### Passage
——————
Fields said he believes they don’t want to lose parking due to the easement.  He doesn’t know how there can be an easement if it isn’t specific.


Molnar’s wording for Condition 19 is:  That a mutual access driveway easement be dedicated along the driveway aisle for use by the adjoining property to the west.  The adjoining property may only exercise use of the easement upon Site Review approval that incorporates use of the access for circulation on the approved site plan. 


Mike Franell, City Attorney said Fields should recuse himself because he owns the adjacent property and cannot vote. 


Stromberg/Douma amended the motion to add Condition 19 using Molnar’s wording above and adding wording about accommodations for a couple of parking spaces.  Roll Call for the amendment:   Douma, Chapman, Stromberg, Dawkins, Black and Morris voted “yes” and Fields recused himself.  The motion carried unanimously.


Roll Call to approve PA2005-01833:  Douma, Chapman, Stromberg, Dawkins, Black and Morris voted “yes” and Fields recused himself. The motion carried unanimously.





DESCRIPTION:  Request for Site Review approval of a mixed-use commercial and residential development to be located at 1651 Ashland Street.  The proposal includes two, three-story mixed-use commercial and residential buildings.  Both buildings will consist of office and retail uses on the ground floors, and residential units on the first, second and third floors.  A total of 23 residential units are included in the proposed development.  The site is located in the Detail Site Review Zone, and is subject to the Detail Site Review Standards.  In addition, the proposal is subject to the Large Scale Development Standards because it exceeds 10,000 square feet in size and includes a building greater than 100 feet in length.  An Administrative Variance from Site Design and Use Standards is requested for the distance between the buildings.  A Tree Removal Permit is requested to remove 18 trees on site.


Site Visits and Ex Parte Contacts

Douma, Fields, Dawkins, Stromberg and Morris had site visits.  Black did not walk the site but she noticed traffic issues when she tried to get out of the driveway from a neighboring business.   Chapman had a site visit and noticed the interesting shed on the property. 



Harris read the applicable approval criteria.  The site is about 1.6 acres, comprised of two parcels.  There is an existing shed on the property.  There are 36 trees on the site, six inches diameter and greater.  The proposal is to build two, three-story mixed-use buildings.  In both buildings, the ground floor consists of retail or office and residential units on the first, second and third floors.  The front building facing Ashland Street is referred to as Building 1 and is proposed to be approximately 14,000 square feet.  The rear building referred to as Building 2 is roughly 20,000 square feet.  Two driveways are proposed to access the site.  There is cross-access provided leading to the vacant church parcel and an access easement leading to the back of one of the residential properties on Parker Street.  The applicant is proposing a circular system with 66 parking spaces.  Twenty-eight covered spaces are located behind Building 2.  There are 34 bike parking spaces situated throughout the project.  The proposal is to remove 18 trees on the property. 


The water and electric will go out to Ashland Street.  The applicant is proposing to use an easement through a property that would provide for storm drainage and sanitary sewer that would go to Parker Street and then to Walker Avenue.  Paved access is by way of Ashland Street.  The applicant is proposing to upgrade the sidewalks to City commercial standards along the entire frontage of the property. 


Harris showed the Tree Protection Plan.  The primary clusters of trees to be preserved are on the western an eastern boundaries.
——————
### Actions to take
**A)** Answer these questions from the minutes:
(i) How many residential units does the proposed development include?
(ii) How many parking spaces does the applicant's circular system have?
(iii) What reason did the City Attorney give for Fields to recuse himself?
**B)** Rewrite the minutes from "Mike Franell, City" up to and including "himself.  The motion carried unanimously.", substituting "neighboring property" for "adjacent property".

(Transcribed page contents)
——————
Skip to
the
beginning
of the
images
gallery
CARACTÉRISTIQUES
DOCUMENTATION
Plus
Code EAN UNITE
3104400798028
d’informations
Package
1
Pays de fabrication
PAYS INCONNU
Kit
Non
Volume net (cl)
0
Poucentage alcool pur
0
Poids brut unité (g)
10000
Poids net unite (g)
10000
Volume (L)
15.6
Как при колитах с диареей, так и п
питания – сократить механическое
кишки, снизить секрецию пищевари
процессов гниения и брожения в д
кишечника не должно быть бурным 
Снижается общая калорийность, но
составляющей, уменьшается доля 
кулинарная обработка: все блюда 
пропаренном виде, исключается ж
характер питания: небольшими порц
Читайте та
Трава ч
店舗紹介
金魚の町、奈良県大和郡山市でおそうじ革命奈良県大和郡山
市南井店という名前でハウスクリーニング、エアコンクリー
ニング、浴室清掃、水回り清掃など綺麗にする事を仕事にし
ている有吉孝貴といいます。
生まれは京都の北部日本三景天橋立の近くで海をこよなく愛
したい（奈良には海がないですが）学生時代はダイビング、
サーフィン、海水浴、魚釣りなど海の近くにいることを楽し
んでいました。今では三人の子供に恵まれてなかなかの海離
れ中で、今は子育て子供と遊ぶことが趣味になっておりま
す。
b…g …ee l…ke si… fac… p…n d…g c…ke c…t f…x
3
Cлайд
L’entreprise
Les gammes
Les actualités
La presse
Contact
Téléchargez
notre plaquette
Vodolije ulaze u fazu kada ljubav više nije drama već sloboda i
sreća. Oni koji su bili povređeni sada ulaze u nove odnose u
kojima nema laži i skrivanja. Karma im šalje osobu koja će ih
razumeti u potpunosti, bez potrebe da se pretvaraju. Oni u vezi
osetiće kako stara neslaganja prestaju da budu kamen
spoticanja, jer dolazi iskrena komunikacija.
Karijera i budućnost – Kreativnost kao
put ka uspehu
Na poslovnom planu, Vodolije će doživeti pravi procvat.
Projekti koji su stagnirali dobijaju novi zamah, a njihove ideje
——————
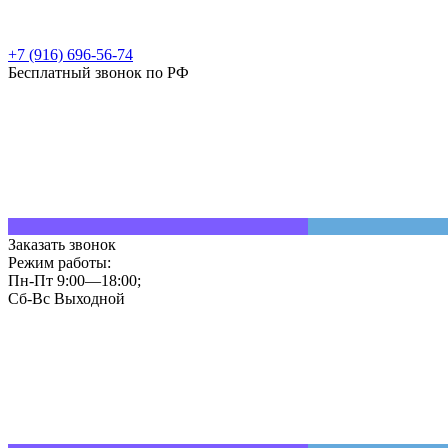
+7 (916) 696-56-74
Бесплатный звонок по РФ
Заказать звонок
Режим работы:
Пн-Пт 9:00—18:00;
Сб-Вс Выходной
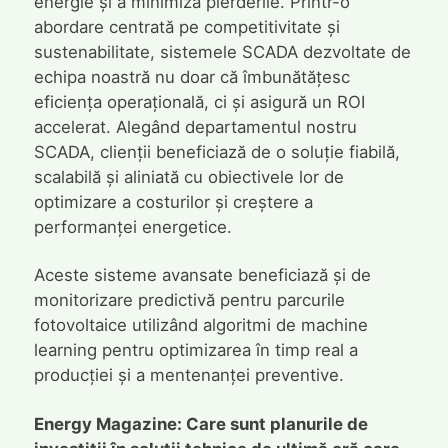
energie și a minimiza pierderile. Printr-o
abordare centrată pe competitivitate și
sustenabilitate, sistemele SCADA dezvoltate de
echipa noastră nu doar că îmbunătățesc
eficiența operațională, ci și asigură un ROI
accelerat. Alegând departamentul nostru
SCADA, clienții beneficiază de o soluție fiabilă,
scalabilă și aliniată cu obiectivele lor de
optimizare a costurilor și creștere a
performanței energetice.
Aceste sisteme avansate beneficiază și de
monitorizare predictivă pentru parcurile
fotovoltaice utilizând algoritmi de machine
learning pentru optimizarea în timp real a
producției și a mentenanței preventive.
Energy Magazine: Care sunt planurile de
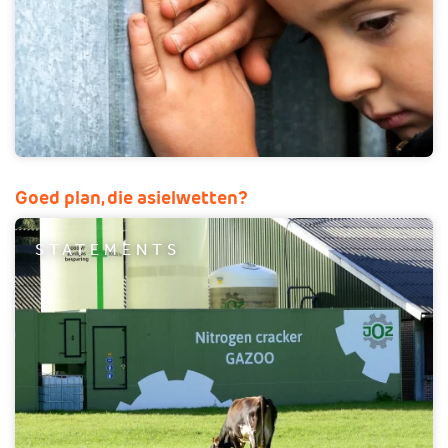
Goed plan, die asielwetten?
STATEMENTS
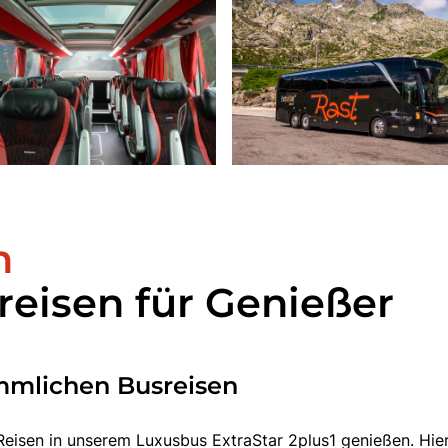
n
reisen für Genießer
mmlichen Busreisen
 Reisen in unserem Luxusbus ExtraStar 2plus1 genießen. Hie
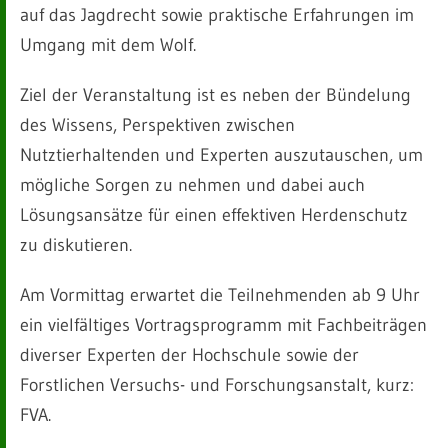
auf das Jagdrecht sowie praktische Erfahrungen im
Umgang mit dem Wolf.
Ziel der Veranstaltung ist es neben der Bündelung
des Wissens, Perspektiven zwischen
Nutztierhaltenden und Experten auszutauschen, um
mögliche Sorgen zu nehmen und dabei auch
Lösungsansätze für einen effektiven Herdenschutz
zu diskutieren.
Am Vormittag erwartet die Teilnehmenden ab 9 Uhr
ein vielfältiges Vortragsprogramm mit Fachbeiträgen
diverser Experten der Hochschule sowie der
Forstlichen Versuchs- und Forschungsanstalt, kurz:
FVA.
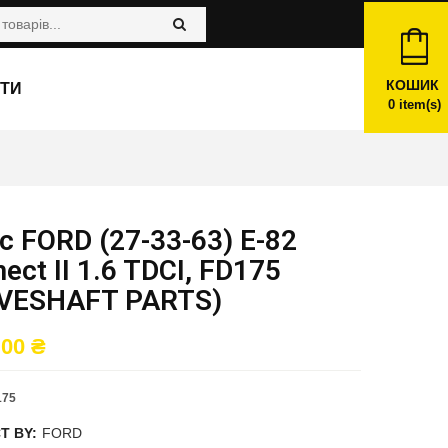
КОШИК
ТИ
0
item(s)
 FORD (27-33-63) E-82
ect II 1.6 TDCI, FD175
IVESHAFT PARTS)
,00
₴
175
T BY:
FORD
——————
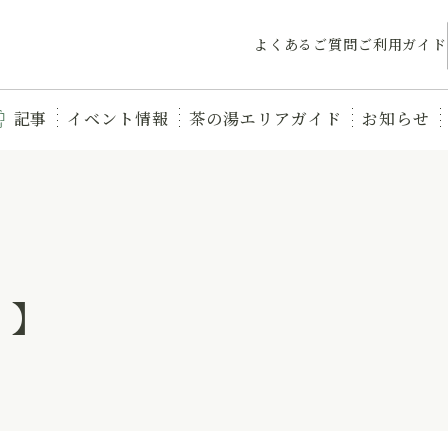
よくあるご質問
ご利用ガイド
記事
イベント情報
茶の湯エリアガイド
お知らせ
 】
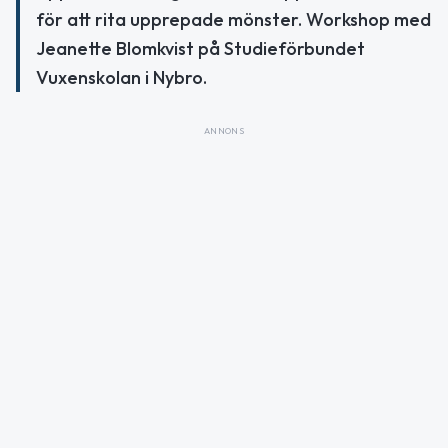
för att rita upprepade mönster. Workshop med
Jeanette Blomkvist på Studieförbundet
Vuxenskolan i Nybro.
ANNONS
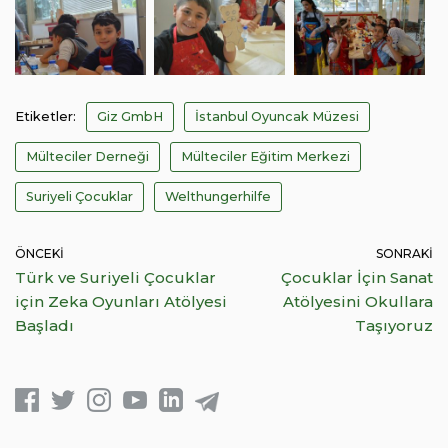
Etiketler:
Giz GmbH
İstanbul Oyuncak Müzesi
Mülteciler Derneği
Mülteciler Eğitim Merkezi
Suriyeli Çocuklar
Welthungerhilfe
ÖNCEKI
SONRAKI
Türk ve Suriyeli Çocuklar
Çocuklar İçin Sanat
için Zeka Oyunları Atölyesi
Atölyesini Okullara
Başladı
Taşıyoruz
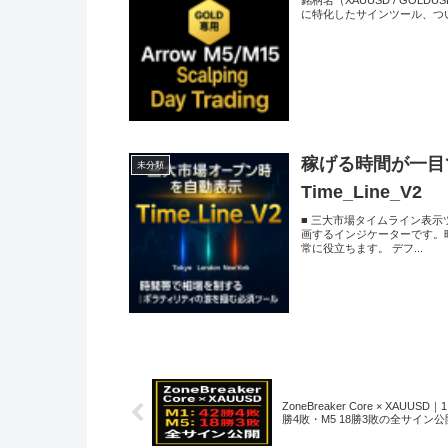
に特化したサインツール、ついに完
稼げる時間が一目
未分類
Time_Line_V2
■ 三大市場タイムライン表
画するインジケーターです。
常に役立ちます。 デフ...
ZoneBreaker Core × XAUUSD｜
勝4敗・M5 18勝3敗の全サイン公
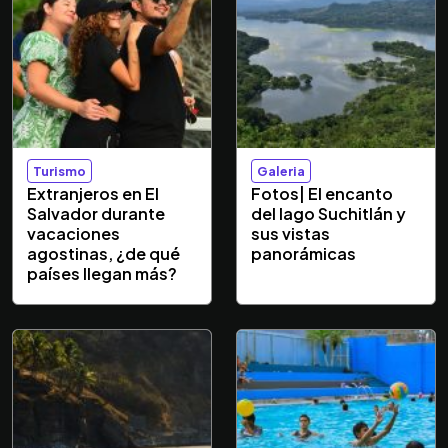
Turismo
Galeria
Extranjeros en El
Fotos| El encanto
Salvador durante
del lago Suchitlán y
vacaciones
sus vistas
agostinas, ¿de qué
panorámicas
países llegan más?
——————
### Answers to each task
**A)**
(i) 23
(ii) 66
(iii) Fields owns the adjacent property.

**B)**
Mike Franell, City Attorney said Fields should recuse himself because he owns the neighboring property and cannot vote. 


Stromberg/Douma amended the motion to add Condition 19 using Molnar’s wording above and adding wording about accommodations for a couple of parking spaces.  Roll Call for the amendment:   Douma, Chapman, Stromberg, Dawkins, Black and Morris voted “yes” and Fields recused himself.  The motion carried unanimously.